The decision of how to spend the winter was avoided until I finally asked Gerard if he was happy to just stay home.

“I can think of worst places to be but no, I think we should go to India one more time.”

Then the reality set in that our life might not fit into that small case any more with all the pills and supplements that old age now requires. Even my chiropractor questioned our decision. “My parents who are your age wouldn’t consider traveling at all, what to speak of India! You’re sure it’s a good idea?”

He didn’t put me off. I knew there’s one more trip in us.

There was going to be a 10 day meditation retreat near Bangalore starting in January that I was more keen to attend than Gerard, but with gentle persuasion, he came around to the idea. Just after Christmas we would fly to Delhi, rest for a day then visit our Indian family for another day before flying to Bangalore.

Typical for international flights to Delhi we arrived at 2.30 am. After 50+ years of traveling, we have yet to lose a bag. And good luck was with us once again. We waited for first light (there was none due to smog), to book a taxi to our hotel in Pahargunj, hoping the hotel staff would be awake by then. Not only were they awake, but they greeted us with friendly smiles. ”Nice to see you again, Mr and Mrs Wiggins.”

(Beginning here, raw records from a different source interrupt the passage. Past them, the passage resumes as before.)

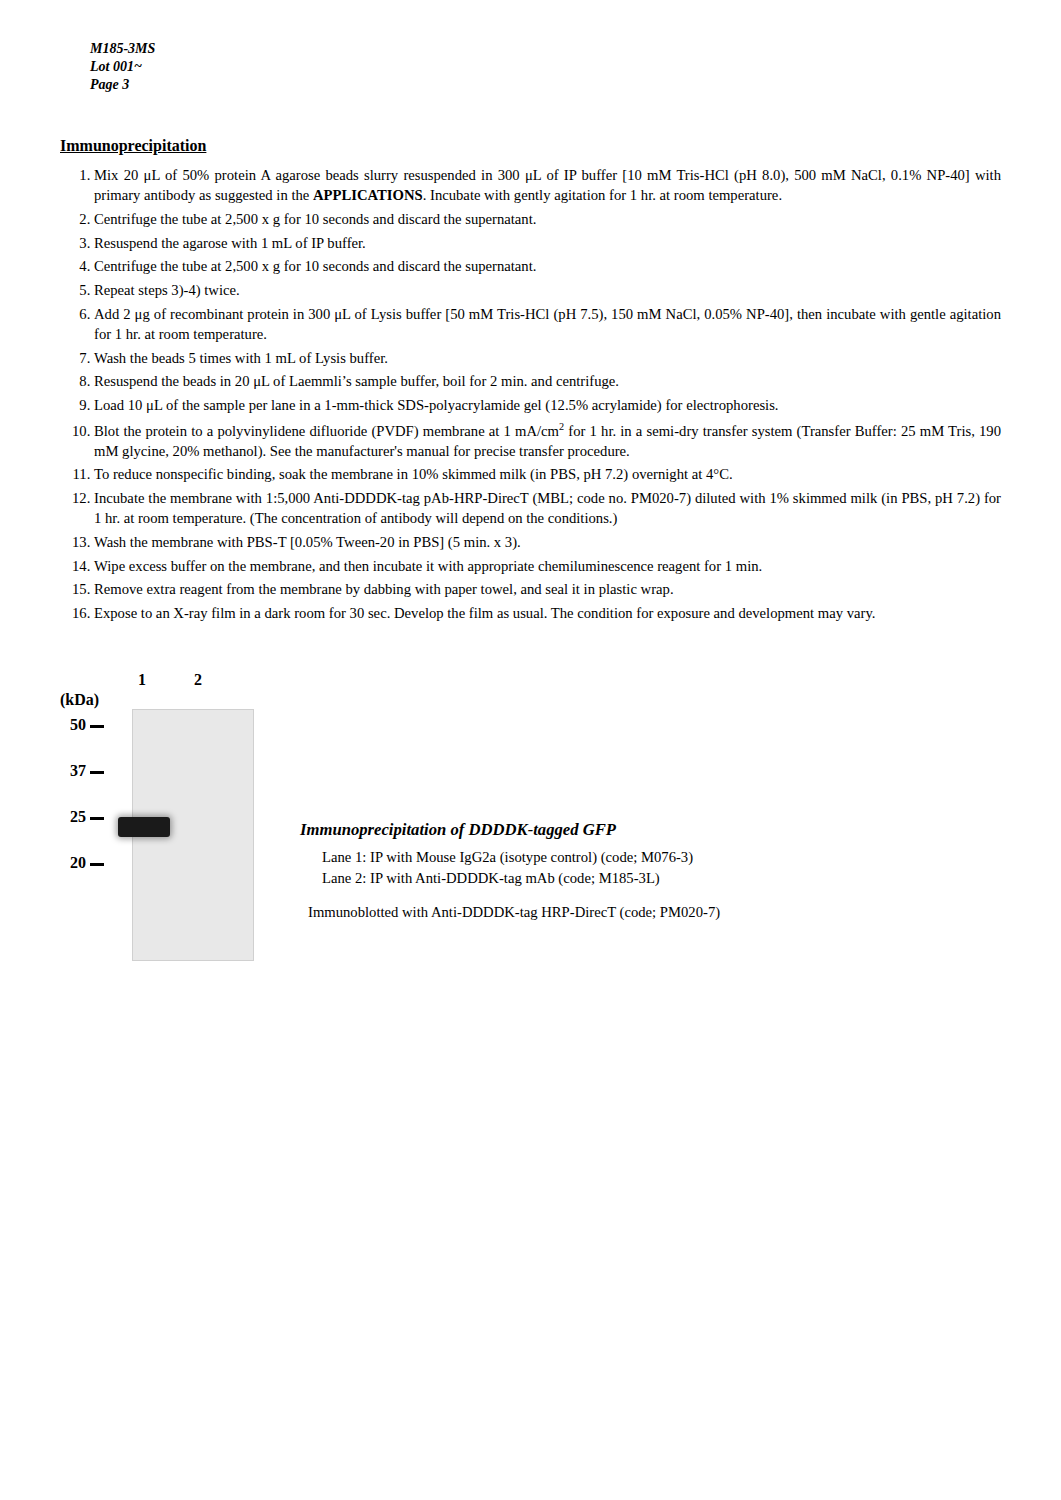M185-3MS
Lot 001~
Page 3
Immunoprecipitation
Mix 20 μL of 50% protein A agarose beads slurry resuspended in 300 μL of IP buffer [10 mM Tris-HCl (pH 8.0), 500 mM NaCl, 0.1% NP-40] with primary antibody as suggested in the APPLICATIONS. Incubate with gently agitation for 1 hr. at room temperature.
Centrifuge the tube at 2,500 x g for 10 seconds and discard the supernatant.
Resuspend the agarose with 1 mL of IP buffer.
Centrifuge the tube at 2,500 x g for 10 seconds and discard the supernatant.
Repeat steps 3)-4) twice.
Add 2 μg of recombinant protein in 300 μL of Lysis buffer [50 mM Tris-HCl (pH 7.5), 150 mM NaCl, 0.05% NP-40], then incubate with gentle agitation for 1 hr. at room temperature.
Wash the beads 5 times with 1 mL of Lysis buffer.
Resuspend the beads in 20 μL of Laemmli’s sample buffer, boil for 2 min. and centrifuge.
Load 10 μL of the sample per lane in a 1-mm-thick SDS-polyacrylamide gel (12.5% acrylamide) for electrophoresis.
Blot the protein to a polyvinylidene difluoride (PVDF) membrane at 1 mA/cm2 for 1 hr. in a semi-dry transfer system (Transfer Buffer: 25 mM Tris, 190 mM glycine, 20% methanol). See the manufacturer's manual for precise transfer procedure.
To reduce nonspecific binding, soak the membrane in 10% skimmed milk (in PBS, pH 7.2) overnight at 4°C.
Incubate the membrane with 1:5,000 Anti-DDDDK-tag pAb-HRP-DirecT (MBL; code no. PM020-7) diluted with 1% skimmed milk (in PBS, pH 7.2) for 1 hr. at room temperature. (The concentration of antibody will depend on the conditions.)
Wash the membrane with PBS-T [0.05% Tween-20 in PBS] (5 min. x 3).
Wipe excess buffer on the membrane, and then incubate it with appropriate chemiluminescence reagent for 1 min.
Remove extra reagent from the membrane by dabbing with paper towel, and seal it in plastic wrap.
Expose to an X-ray film in a dark room for 30 sec. Develop the film as usual. The condition for exposure and development may vary.
1 2
(kDa)
50
37
25
20
Immunoprecipitation of DDDDK-tagged GFP
Lane 1: IP with Mouse IgG2a (isotype control) (code; M076-3)
Lane 2: IP with Anti-DDDDK-tag mAb (code; M185-3L)
Immunoblotted with Anti-DDDDK-tag HRP-DirecT (code; PM020-7)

The masala chai wallah was in his usual spot. He touched his heart, and said, “One sugar, one no sugar.” Just then, the sound of a chanting voice echoed down the street. A blind woman, her hand resting on the head of a young boy as her guide emerged around the corner. If she had been born into a different place and time, she would have dominated a world stage with her angelic voice. But here on the grimy streets of Delhi, she would have to settle for meager handouts. What a strange world this can be!

The Mahajans had moved during the summer and were anxious for us to see their new house. As we sat around the dining table drinking strong chai, the eight months since we last saw them seemed like yesterday. Kamal reminded us that by chance we first met nearly twenty years ago at our house in Boston.

Kamal and Shruti with me in Boston in 2004

She had come to visit her daughter, Shruti, who had started a new job. Just as Kamal arrived, Shruti was asked to vacate her apartment. Through a friend, we had met her only once. But when she told us her predicament, Gerard insisted she and her mother should stay with us. Kamal was reluctant to impose on strangers but there was no alternative. The first night she barely spoke. The following morning, Shruti and I went off to work, Gerard was free for a few days. When I got home that evening, he and Kamal were sitting at the dining room table carrying on gas if they had known each other for years! She said to me, “Since you’re working and I am not, now I will do the cooking. I hope you like Indian food.” That was like asking if the sun rose in the east!

Kamal in our kitchen

For the next five weeks, we learned what Indian home cooking is all about, very different from the usual restaurant fare. Ever since then, the Mahajans have welcomed us in like family.

Shruti with daugher, Simrita and father, Bhushan in 2009.

Shruti, Tanya and Simrita and Swarn auntie and Ravi uncle in 2022.